▶ [EXERCISE]:
In your transcription, keep every record exact and leave out the pictures.
===
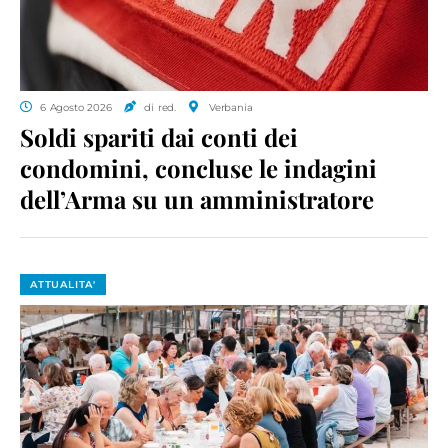
6 Agosto 2026
di red.
Verbania
Soldi spariti dai conti dei
condomini, concluse le indagini
dell’Arma su un amministratore
ATTUALITA'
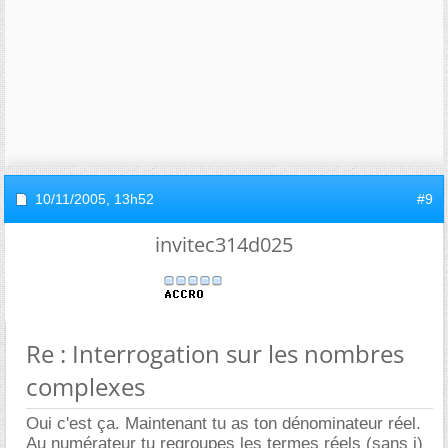
10/11/2005,
13h52
#9
invitec314d025
Re : Interrogation sur les nombres
complexes
Oui c'est ça. Maintenant tu as ton dénominateur réel.
Au numérateur tu regroupes les termes réels (sans i)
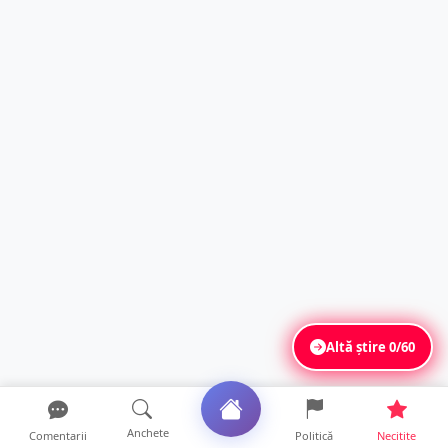
Altă știre
0/60
Anchete
Comentarii
Politică
Necitite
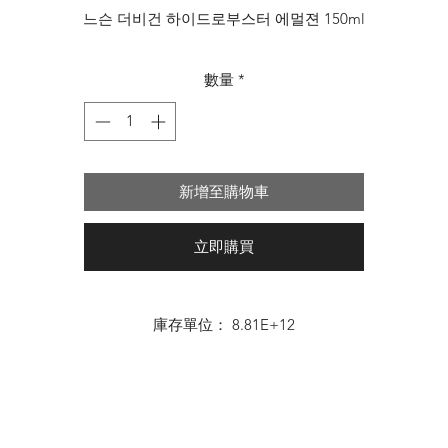
格
느슨 더비건 하이드로부스터 에멀젼 150ml
數量
*
新增至購物車
立即購買
庫存單位： 8.81E+12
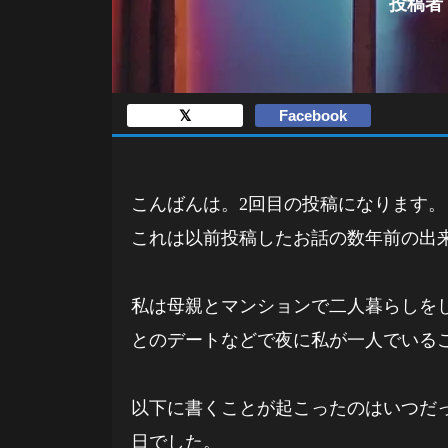
投稿者：O
𝕏
Facebook
こんばんは。2回目の投稿になります。
これは以前投稿したお話の数年前の出
私は母親とマンションで二人暮らしを
とのデートなどで夜に私が一人でいる
以下に書くことが起こったのはいつだ
日でした。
===
▶ [COMPLETED TASK]:
6 Agosto 2026
di red.
Verbania
Soldi spariti dai conti dei
condomini, concluse le indagini
dell’Arma su un amministratore
ATTUALITA'
10/11/2005,
13h52
#9
invitec314d025
Re : Interrogation sur les nombres
complexes
Oui c'est ça. Maintenant tu as ton dénominateur réel.
Au numérateur tu regroupes les termes réels (sans i)
Altă știre
0/60
Anchete
Comentarii
Politică
Necitite
格
느슨 더비건 하이드로부스터 에멀젼 150ml
數量
*
新增至購物車
立即購買
庫存單位： 8.81E+12
投稿者：O
𝕏
Facebook
こんばんは。2回目の投稿になります。
これは以前投稿したお話の数年前の出
私は母親とマンションで二人暮らしを
とのデートなどで夜に私が一人でいる
以下に書くことが起こったのはいつだ
日でした。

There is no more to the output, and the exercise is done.